Without knowing a lot about your system, we just can't tell you. You can take that same code and try it on multiple compilers, and you'll get different answers. You have to check yourself, using sizeof(node) or sizeof(struct Node) (I think either syntax works, but just in case).
consider the code below:
#include "list.h"
struct List
{
int size;
int* data;
};
List *list_create()
{
List *list;
printf("%d %d",sizeof(list),sizeof(List));
list = malloc(sizeof(list));
assert(list != NULL);
if (list != NULL) {
list->size = 0;
}
return list;
}
The number printed out is "4 8", i assume this is the 4 bytes taken by "int size" in List object?and the size of "int* data" is 0 cause nothing has assigned to data?
the size of int pointer is also 4 bytes so the type List take 8 bytes in total? or there are some thing else going on?
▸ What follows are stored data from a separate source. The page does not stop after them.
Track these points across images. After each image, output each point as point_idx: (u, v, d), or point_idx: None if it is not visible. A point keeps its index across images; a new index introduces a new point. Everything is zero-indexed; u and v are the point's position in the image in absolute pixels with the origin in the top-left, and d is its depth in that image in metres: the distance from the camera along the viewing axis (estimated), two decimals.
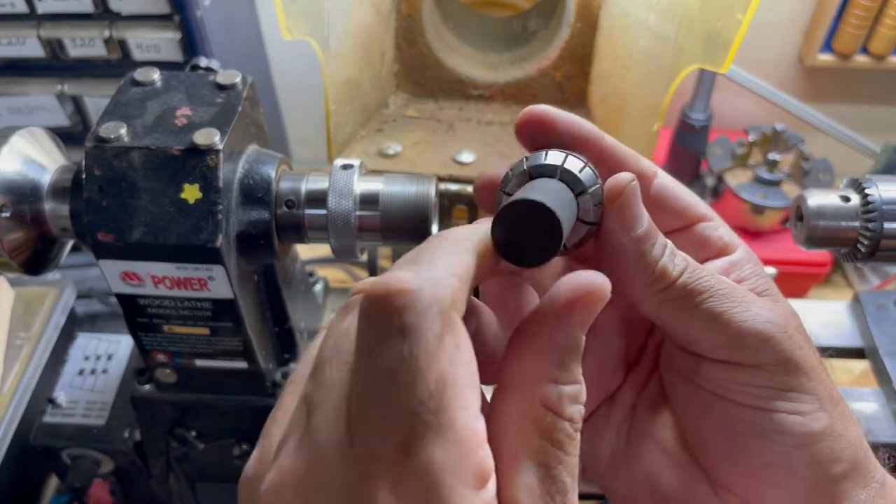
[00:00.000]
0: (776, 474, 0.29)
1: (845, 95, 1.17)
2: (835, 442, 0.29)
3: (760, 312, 0.28)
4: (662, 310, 0.29)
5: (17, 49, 0.82)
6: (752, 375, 0.29)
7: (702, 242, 0.32)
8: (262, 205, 0.48)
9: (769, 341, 0.28)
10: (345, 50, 0.77)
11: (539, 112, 0.30)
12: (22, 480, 0.73)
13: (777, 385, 0.28)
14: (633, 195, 0.27)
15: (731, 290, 0.28)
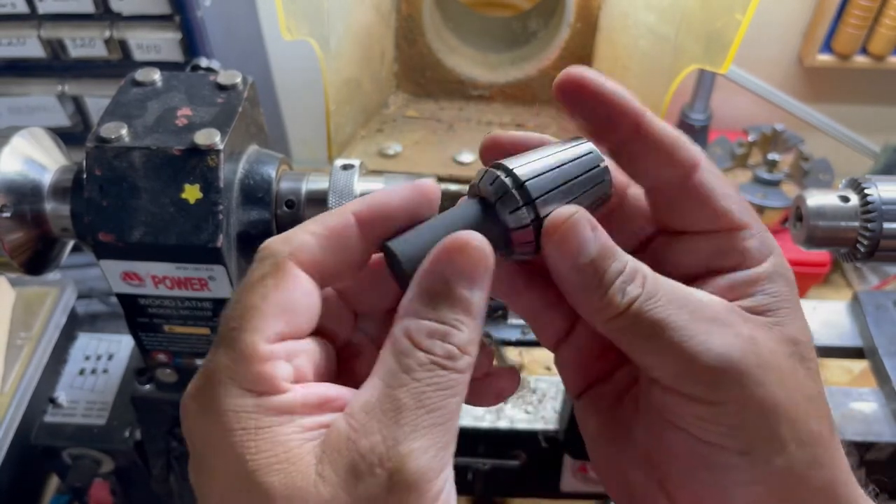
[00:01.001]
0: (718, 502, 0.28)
1: (845, 95, 1.17)
2: (794, 485, 0.28)
3: (715, 348, 0.27)
4: (613, 336, 0.28)
5: (18, 49, 0.82)
6: (702, 409, 0.27)
7: (725, 250, 0.30)
8: (262, 205, 0.48)
9: (721, 379, 0.27)
10: (345, 50, 0.77)
11: (576, 76, 0.29)
12: (23, 480, 0.73)
13: (727, 422, 0.27)
14: (572, 229, 0.27)
15: (689, 321, 0.27)
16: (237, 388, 0.25)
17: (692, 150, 0.29)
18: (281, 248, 0.27)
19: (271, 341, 0.26)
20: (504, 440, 0.67)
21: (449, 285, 0.26)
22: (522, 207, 0.28)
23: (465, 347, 0.26)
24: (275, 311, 0.26)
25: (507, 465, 0.68)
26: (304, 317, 0.27)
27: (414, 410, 0.24)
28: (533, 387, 0.70)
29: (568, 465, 0.70)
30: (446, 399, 0.25)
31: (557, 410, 0.68)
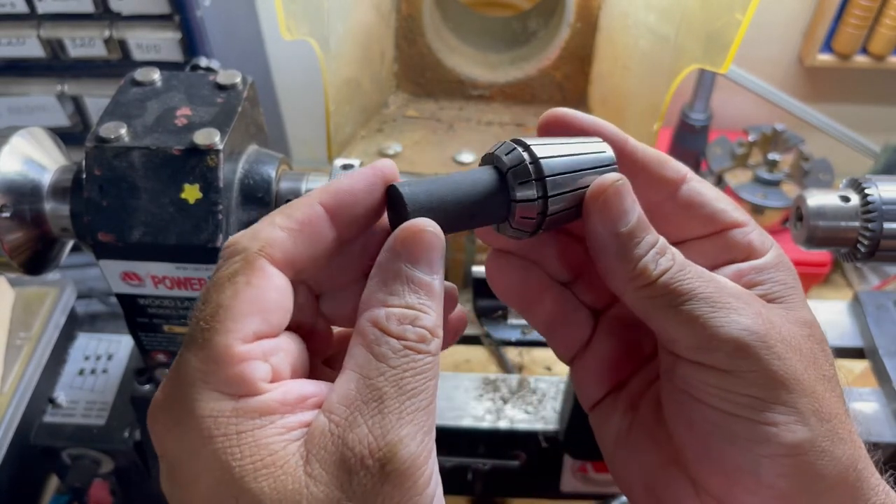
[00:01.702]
0: (747, 481, 0.28)
1: (845, 95, 1.17)
2: (816, 458, 0.28)
3: (740, 320, 0.28)
4: (641, 305, 0.29)
5: (18, 49, 0.82)
6: (725, 380, 0.28)
7: (729, 246, 0.31)
8: (262, 205, 0.48)
9: (744, 349, 0.28)
10: (345, 50, 0.77)
11: (559, 115, 0.31)
12: (22, 480, 0.73)
13: (749, 393, 0.28)
14: (617, 194, 0.28)
15: (715, 294, 0.28)
16: (213, 391, 0.24)
17: (678, 166, 0.31)
18: (250, 244, 0.26)
19: (247, 341, 0.25)
20: (504, 440, 0.67)
21: (409, 271, 0.26)
22: (532, 182, 0.28)
23: (434, 330, 0.26)
24: (248, 310, 0.25)
25: (507, 465, 0.68)
26: (278, 314, 0.26)
27: (396, 398, 0.24)
28: (533, 387, 0.70)
29: (568, 466, 0.70)
30: (425, 382, 0.25)
31: (557, 411, 0.68)
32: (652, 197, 0.31)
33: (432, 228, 0.27)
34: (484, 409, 0.68)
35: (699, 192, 0.31)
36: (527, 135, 0.35)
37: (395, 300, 0.26)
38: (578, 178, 0.29)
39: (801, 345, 0.29)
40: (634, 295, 0.29)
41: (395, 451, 0.24)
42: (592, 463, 0.69)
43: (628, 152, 0.31)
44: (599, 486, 0.71)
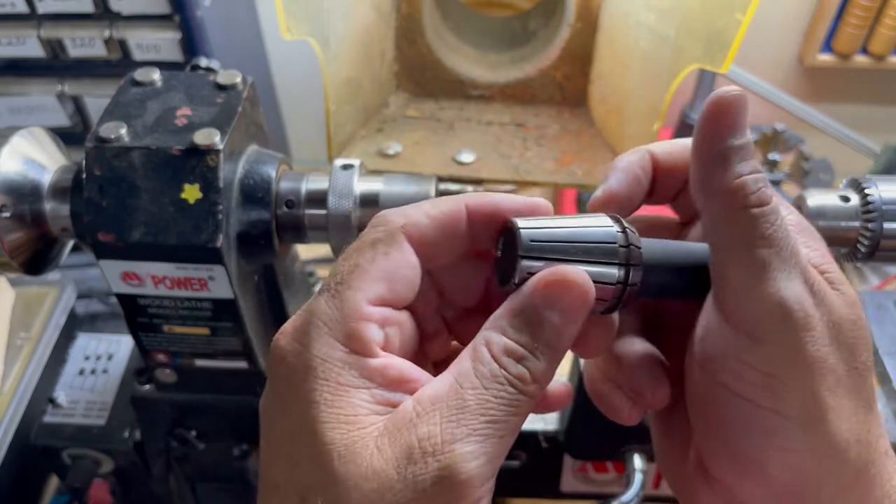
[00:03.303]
0: (751, 470, 0.28)
1: (845, 95, 1.17)
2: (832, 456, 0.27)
3: (797, 288, 0.27)
4: (720, 231, 0.28)
5: (18, 49, 0.82)
6: (751, 352, 0.27)
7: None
8: (262, 205, 0.48)
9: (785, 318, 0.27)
10: (345, 50, 0.77)
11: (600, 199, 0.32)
12: (22, 480, 0.73)
13: (770, 370, 0.27)
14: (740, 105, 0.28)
15: (790, 255, 0.27)
16: (331, 337, 0.27)
17: None
18: (396, 219, 0.29)
19: (372, 303, 0.27)
20: None
21: (541, 315, 0.27)
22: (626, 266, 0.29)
23: (539, 376, 0.27)
24: (380, 276, 0.28)
25: (508, 465, 0.68)
26: (404, 287, 0.28)
27: (476, 415, 0.25)
28: None
29: (568, 466, 0.70)
30: (507, 416, 0.26)
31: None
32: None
33: (582, 282, 0.27)
34: None
35: None
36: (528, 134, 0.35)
37: (514, 334, 0.27)
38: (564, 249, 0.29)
39: (846, 331, 0.28)
40: (722, 215, 0.28)
41: (457, 462, 0.24)
42: (592, 463, 0.69)
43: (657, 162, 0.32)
44: (599, 486, 0.71)
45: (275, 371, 0.28)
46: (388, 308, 0.28)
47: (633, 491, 0.59)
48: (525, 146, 0.83)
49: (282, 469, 0.27)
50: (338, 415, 0.26)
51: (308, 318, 0.27)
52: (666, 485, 0.70)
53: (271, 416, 0.28)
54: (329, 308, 0.27)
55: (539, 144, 0.83)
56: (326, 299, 0.27)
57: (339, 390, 0.26)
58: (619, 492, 0.59)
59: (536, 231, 0.28)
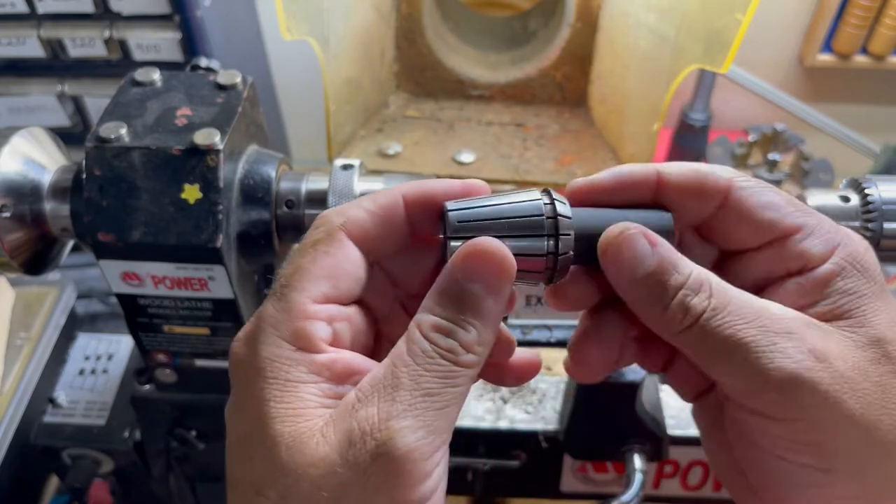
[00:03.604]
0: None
1: (845, 95, 1.17)
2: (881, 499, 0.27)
3: (785, 365, 0.26)
4: (682, 348, 0.29)
5: (18, 49, 0.82)
6: (776, 426, 0.27)
7: (784, 257, 0.29)
8: (262, 205, 0.48)
9: (790, 397, 0.26)
10: (345, 50, 0.77)
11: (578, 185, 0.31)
12: (22, 480, 0.73)
13: (799, 440, 0.27)
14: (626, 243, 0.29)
15: (758, 337, 0.27)
16: (279, 337, 0.28)
17: (718, 178, 0.30)
18: (335, 218, 0.30)
19: (316, 301, 0.28)
20: (504, 440, 0.67)
21: (464, 288, 0.28)
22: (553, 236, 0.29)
23: (471, 346, 0.27)
24: (322, 274, 0.29)
25: (507, 465, 0.68)
26: (348, 283, 0.29)
27: (410, 390, 0.26)
28: (533, 387, 0.70)
29: (568, 466, 0.70)
30: (444, 388, 0.27)
31: (557, 411, 0.68)
32: (701, 212, 0.30)
33: (499, 251, 0.28)
34: (484, 409, 0.68)
35: (746, 204, 0.30)
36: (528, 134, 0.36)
37: (440, 311, 0.28)
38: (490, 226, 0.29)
39: (865, 373, 0.27)
40: (673, 340, 0.29)
41: (392, 437, 0.25)
42: (592, 463, 0.69)
43: (663, 180, 0.31)
44: (599, 486, 0.71)
45: (232, 376, 0.29)
46: (335, 305, 0.29)
47: (633, 491, 0.59)
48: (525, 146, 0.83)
49: (239, 466, 0.28)
50: (286, 409, 0.27)
51: (257, 323, 0.28)
52: (666, 485, 0.70)
53: (231, 419, 0.29)
54: (275, 311, 0.28)
55: (539, 144, 0.84)
56: (273, 303, 0.28)
57: (287, 387, 0.27)
58: (619, 492, 0.59)
59: (464, 212, 0.29)
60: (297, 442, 0.26)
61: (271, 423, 0.26)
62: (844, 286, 0.28)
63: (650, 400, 0.63)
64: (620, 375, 0.59)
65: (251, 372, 0.28)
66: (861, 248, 0.29)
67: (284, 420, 0.26)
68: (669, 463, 0.68)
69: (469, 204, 0.29)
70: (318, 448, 0.26)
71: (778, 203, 0.30)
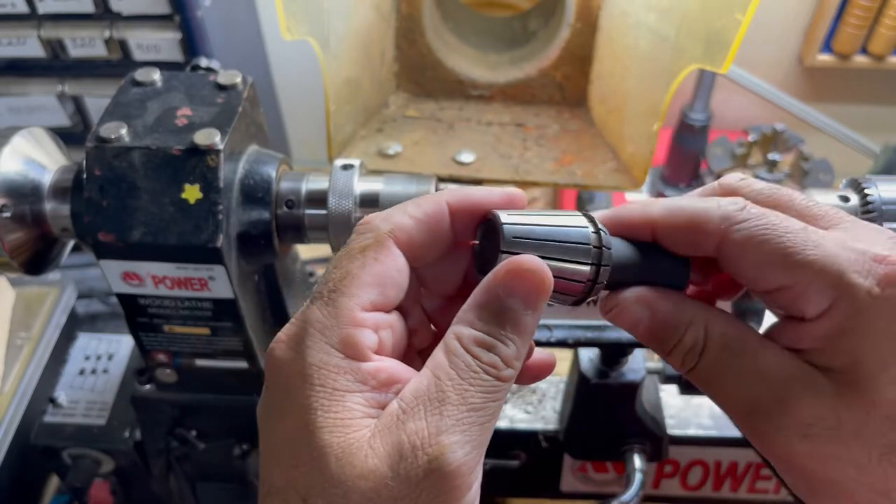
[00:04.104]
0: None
1: (845, 95, 1.17)
2: None
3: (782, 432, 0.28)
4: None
5: (18, 49, 0.82)
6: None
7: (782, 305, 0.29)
8: (262, 205, 0.48)
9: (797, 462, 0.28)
10: (345, 50, 0.77)
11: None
12: (22, 480, 0.73)
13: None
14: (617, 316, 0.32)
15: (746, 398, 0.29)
16: (327, 344, 0.27)
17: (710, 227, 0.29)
18: (383, 224, 0.30)
19: (366, 309, 0.28)
20: (504, 440, 0.67)
21: (504, 304, 0.28)
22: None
23: (510, 361, 0.28)
24: (372, 281, 0.29)
25: (507, 464, 0.68)
26: (395, 291, 0.30)
27: (457, 405, 0.27)
28: (533, 387, 0.70)
29: (568, 465, 0.70)
30: (487, 402, 0.27)
31: (557, 410, 0.68)
32: (702, 253, 0.31)
33: (538, 268, 0.28)
34: None
35: (734, 257, 0.29)
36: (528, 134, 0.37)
37: (482, 325, 0.28)
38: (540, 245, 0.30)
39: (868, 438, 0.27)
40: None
41: (444, 452, 0.26)
42: (592, 463, 0.69)
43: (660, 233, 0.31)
44: (599, 485, 0.71)
45: (272, 379, 0.29)
46: (380, 312, 0.29)
47: (633, 491, 0.59)
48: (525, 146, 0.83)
49: (282, 473, 0.27)
50: (334, 419, 0.26)
51: (303, 326, 0.28)
52: (665, 484, 0.70)
53: (270, 422, 0.28)
54: (323, 315, 0.28)
55: (539, 144, 0.84)
56: (320, 307, 0.28)
57: (334, 396, 0.27)
58: (619, 491, 0.59)
59: (518, 228, 0.29)
60: (346, 453, 0.26)
61: (319, 433, 0.26)
62: (842, 346, 0.28)
63: (650, 400, 0.63)
64: (620, 375, 0.59)
65: (296, 377, 0.27)
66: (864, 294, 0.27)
67: (333, 430, 0.26)
68: (669, 463, 0.69)
69: (521, 220, 0.30)
70: (367, 460, 0.26)
71: (768, 258, 0.28)
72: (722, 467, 0.68)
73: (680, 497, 0.71)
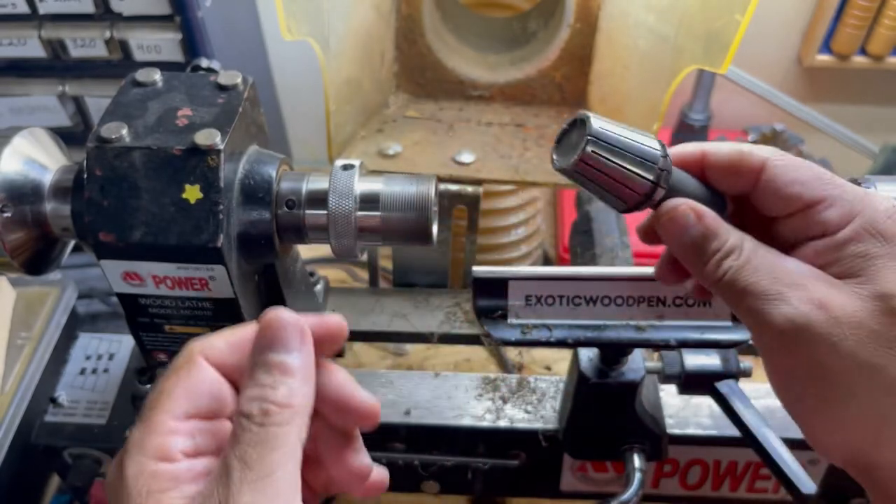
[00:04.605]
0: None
1: (844, 96, 1.17)
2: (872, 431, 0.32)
3: (784, 310, 0.32)
4: (718, 294, 0.36)
5: (19, 50, 0.82)
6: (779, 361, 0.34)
7: (807, 225, 0.35)
8: (262, 205, 0.48)
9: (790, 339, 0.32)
10: (345, 50, 0.77)
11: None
12: (23, 480, 0.73)
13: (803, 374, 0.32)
14: (671, 220, 0.36)
15: (769, 286, 0.33)
16: (142, 456, 0.30)
17: (755, 157, 0.36)
18: (195, 346, 0.34)
19: (178, 419, 0.32)
20: (504, 439, 0.67)
21: (264, 356, 0.32)
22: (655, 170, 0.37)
23: (283, 402, 0.31)
24: (183, 395, 0.32)
25: (507, 464, 0.68)
26: (206, 400, 0.33)
27: (239, 471, 0.29)
28: (533, 386, 0.71)
29: (567, 465, 0.70)
30: (268, 454, 0.29)
31: (557, 410, 0.68)
32: (741, 186, 0.36)
33: (282, 316, 0.32)
34: (484, 408, 0.68)
35: (776, 181, 0.35)
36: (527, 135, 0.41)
37: (251, 384, 0.31)
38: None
39: (866, 321, 0.31)
40: (712, 290, 0.36)
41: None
42: (592, 462, 0.69)
43: (706, 161, 0.37)
44: (599, 485, 0.71)
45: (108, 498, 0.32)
46: (196, 420, 0.32)
47: (633, 490, 0.59)
48: (525, 146, 0.83)
49: None
50: None
51: (124, 449, 0.31)
52: (665, 484, 0.71)
53: None
54: (139, 433, 0.31)
55: (539, 145, 0.84)
56: (138, 427, 0.32)
57: (150, 498, 0.30)
58: (619, 491, 0.59)
59: (604, 130, 0.35)
60: None
61: None
62: (857, 250, 0.33)
63: (649, 399, 0.63)
64: (620, 375, 0.59)
65: (120, 492, 0.30)
66: (881, 215, 0.33)
67: None
68: (669, 462, 0.69)
69: (608, 126, 0.35)
70: None
71: (805, 178, 0.35)
72: (721, 466, 0.68)
73: (679, 496, 0.72)
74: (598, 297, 0.52)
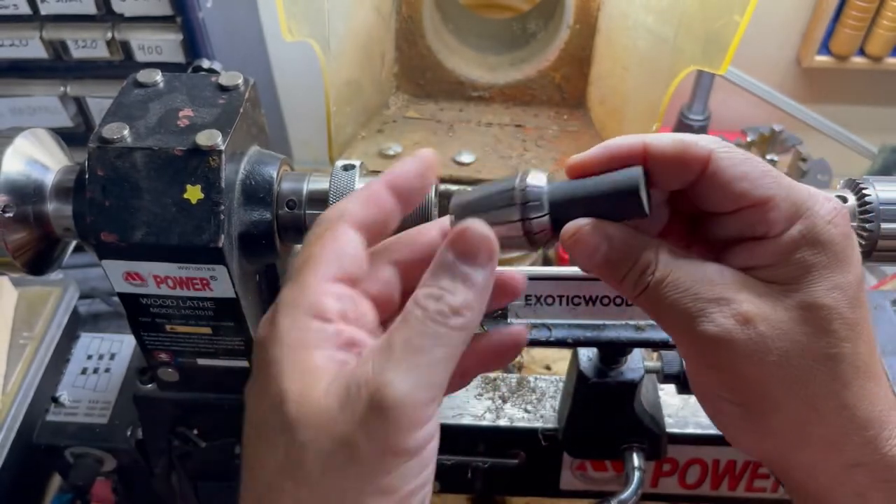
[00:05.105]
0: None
1: (843, 96, 1.17)
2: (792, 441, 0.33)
3: (707, 328, 0.32)
4: (641, 308, 0.35)
5: (20, 50, 0.83)
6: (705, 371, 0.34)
7: (752, 224, 0.33)
8: (263, 205, 0.49)
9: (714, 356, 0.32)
10: (345, 51, 0.77)
11: (575, 162, 0.35)
12: (25, 479, 0.73)
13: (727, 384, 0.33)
14: (575, 244, 0.34)
15: (690, 304, 0.32)
16: (295, 310, 0.31)
17: (699, 149, 0.33)
18: (333, 213, 0.34)
19: (328, 280, 0.32)
20: (503, 439, 0.68)
21: (452, 261, 0.32)
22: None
23: (458, 309, 0.31)
24: (331, 258, 0.33)
25: (507, 463, 0.68)
26: (353, 262, 0.33)
27: (401, 349, 0.30)
28: (532, 386, 0.71)
29: (567, 464, 0.70)
30: (433, 347, 0.30)
31: (556, 409, 0.68)
32: (683, 180, 0.34)
33: (479, 230, 0.32)
34: (483, 407, 0.68)
35: (721, 173, 0.33)
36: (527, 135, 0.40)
37: (431, 282, 0.32)
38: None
39: (788, 333, 0.31)
40: (635, 304, 0.34)
41: (383, 388, 0.28)
42: (591, 461, 0.70)
43: (648, 151, 0.34)
44: (598, 484, 0.72)
45: (256, 357, 0.32)
46: (342, 285, 0.33)
47: (632, 489, 0.60)
48: (524, 147, 0.84)
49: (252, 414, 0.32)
50: (297, 368, 0.30)
51: (275, 307, 0.32)
52: (664, 483, 0.71)
53: (251, 400, 0.32)
54: (291, 291, 0.32)
55: (538, 145, 0.84)
56: (289, 287, 0.32)
57: (301, 350, 0.30)
58: (618, 490, 0.60)
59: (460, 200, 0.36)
60: (302, 396, 0.29)
61: (282, 380, 0.30)
62: (793, 257, 0.32)
63: (649, 398, 0.63)
64: (619, 374, 0.59)
65: (273, 344, 0.31)
66: (822, 221, 0.32)
67: (293, 377, 0.30)
68: (668, 461, 0.69)
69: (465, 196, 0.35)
70: (320, 401, 0.29)
71: (751, 175, 0.33)
72: (720, 466, 0.69)
73: (678, 495, 0.72)
74: (597, 296, 0.53)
Can some one help me understand all this in detail?
then the malloc() get 4 bytes from the heap and assign the address to the pointer list? later in main if i do "list->data[i]=1;" this will give me a run time error why? Is it because I cant change contents in the heap? but if i do "list->size++" this would work,
isn't the whole list object is in the heap?
really need some help here
Thanks in advance.
sizeof(List*) is the size of a pointer to a List struct.
sizeof(list) in your case, since variable list is of type List* is the same as sizeof(List*).
sizeof(List) instead is the size of the struct List, it contains two 32 bit variables (I assume you are using a 32 bit compiler obviously), an integer and a pointer and your compiler decided that the right size for your struct is 8 bytes.
Pointers to types are usually 4 byte in 32 bit compilers and 8 bytes in 64 bit compilers.
As a side note, reading your code however i read you never initialize list->data, you should initialize it to something somewhere i guess.
This is C++ however, you should write
typedef struct { ... } List; // This is C.
Sizeof operator is evaluated at compile time, not at runtime, it gives only information of the size of a type.
You cannot, for example, know how much elements are in a dynamic array with sizeof, if you were trying to accomplish this, sizeof(pointer) will give you the size in byte of the pointer type.
As something to read about what is a pointer and what is an array i would suggest you to read http://www.lysator.liu.se/c/c-faq/c-2.html or http://pw1.netcom.com/~tjensen/ptr/pointers.htm
Technically your code has an error in it.
The code should read: sizeof(struct List) or have typedef struct List List; somewhere.
But yes, sizeof(list) is the size of the variable list. Since list is a pointer it is equivalent to sizeof(void*) which on your system/compiler is 4.
sizeof(struct List) is the size of the struct which is sizeof(int)+sizeof(int*)+any alignment issues. The alignment thing is often forgotten but is very important as it can change the size of the struct in unexpected ways.